Alongside ImageNet, NSF-supported centers like the Temporal Dynamics of Learning Center continued to expand understanding of how the brain perceives objects, offering key insights that informed the development of today's deep learning algorithms. Building on this legacy, the NSF AI Institute for Foundations of Machine Learning is advancing the core mathematical and computational tools behind AI. For example, researchers are using deep generative models to reduce noise and sharpen low-quality or blurry images, including MRI scans, which produce clearer, more accurate results for medical diagnosis and treatments.
From pixels to possibilities
NSF's investments are driving real-world applications of AI and image recognition technologies, including:
Unlocking facial expressions
Throughout the decades, NSF investments have advanced real-time facial expression recognition. This work produced AI systems capable of identifying facial movements and expressions, including automated versions of the Facial Action Coding System used to measure subtle muscle activity.
These advances directly informed real-world applications, from Sony’s smile-detection cameras to emotion-analysis platforms developed by Emotient, Inc., later acquired by Apple in 2016.
The face of innovation
In the 1990s and 2000s, NSF-funded research advanced key methods in facial recognition, including Eigenfaces for representing faces using linear algebra and the Viola–Jones framework for real-time facial detection in video.
Continued NSF-supported advances in AI have enabled technologies that are part of everyday life — unlocking devices with facial recognition, sorting and searching digital photos, and improving security, such as helping DMV employees detect ID fraud.
Precision in production
In 2024, NSF-supported researchers introduced MaViLa (Manufacturing, Vision and Language), an AI model that "sees" inside factories to interpret visual data and suggest real-time fixes — from detecting 3D-printed flaws to fine-tuning machines for greater precision and efficiency.
Cultivating smarter agriculture
NSF investments in the early 2010s helped Blue River Technology, now a subsidiary of John Deere, develop a tractor-mounted robotic system that uses image recognition — powered by deep learning and computer vision — to distinguish between crops and weeds in real time.
In the clinic
NSF Small Business Innovation Research awardee Caption Care, acquired by GE HealthCare Technologies in 2023, uses deep learning to guide medical professionals in capturing and interpreting ultrasound images.

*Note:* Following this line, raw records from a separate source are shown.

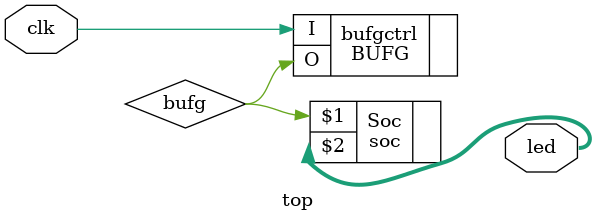
<source format=v>
module top (
    input clk,
    output [3:0] led
);

    wire bufg;
    BUFG bufgctrl (
        .I(clk),
        .O(bufg)
    );

    soc Soc (bufg, led);
endmodule
</source>
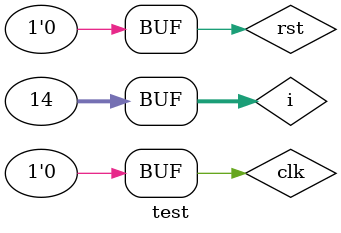
<source format=v>
`timescale 1ns/1ps

module test();

    reg clk;
    reg rst;
    wire [2:0] mc_state;
    wire [2:0] rc_state;
    assign rc_out = rc_state[2];
    wire mc_out;

    integer i;

    top uut(
        .btnC(clk),
        .btnU(rst),
        .led({mc_out, mc_state, rc_state})
    );

    initial begin
        $dumpvars(0,test);
        clk = 0;
        rst = 1;
        #10;
        rst = 0;
        #10;

        for (i = 0; i < 14; i = i + 1) begin
            #1 clk = ~clk;
        end
        #1;
        // We should have toggled the /6 modulo counter
        if (mc_out !== 1'b1) begin
            $display("Failed to trigger the modulo counter");
        end

        for (i = 0; i < 2; i = i + 1) begin
            #1 clk = ~clk;
        end
        #1;
        // We should have toggled the /8 ring counter
        if (rc_state[2] !== 1'b0) begin
            $display("Failed to toggle final bit of the ring counter output off");
        end

        for (i = 0; i < 14; i = i + 1) begin
            #1 clk = ~clk;
        end
        #1;
        // We should have toggled the /6 modulo counter
        if (mc_out !== 1'b0) begin
            $display("Reset logic in modulo counter is wrong");
        end
    end

endmodule
</source>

By combining object recognition with real-time analysis, their tools expand access to high-quality diagnostics.
Flying into focus
Developed with NSF support, the Merlin Bird ID app allows bird watchers and outdoor enthusiasts to recognize birds by sight and sound. Using image and audio recognition, Merlin can identify birds across different species, angles and postures — directly on a mobile phone.
Pixels to purchase
NSF-supported startup GrokStyle Inc. built on academic research in fine-grained visual recognition to create an AI tool that helps consumers and retailers find exact or visually similar items. Meta Platforms acquired GrokStyle Inc. in 2019.
Tracking fast-moving wildfires
NSF-supported researchers are using AI to analyze drone-captured imagery of wildfires, revealing the conditions that fuel rapid fire spread. Their "fast fire risk" framework will help communities better anticipate danger and reduce wildfire impacts.
The future in focus
NSF investments continue to shape how AI sees and understands the world. By advancing deep learning architectures, neural network designs, and next-generation AI tools and datasets, NSF is driving progress in image recognition — opening new pathways to scientific discovery, fueling innovation and transforming the way AI impacts industry and daily life.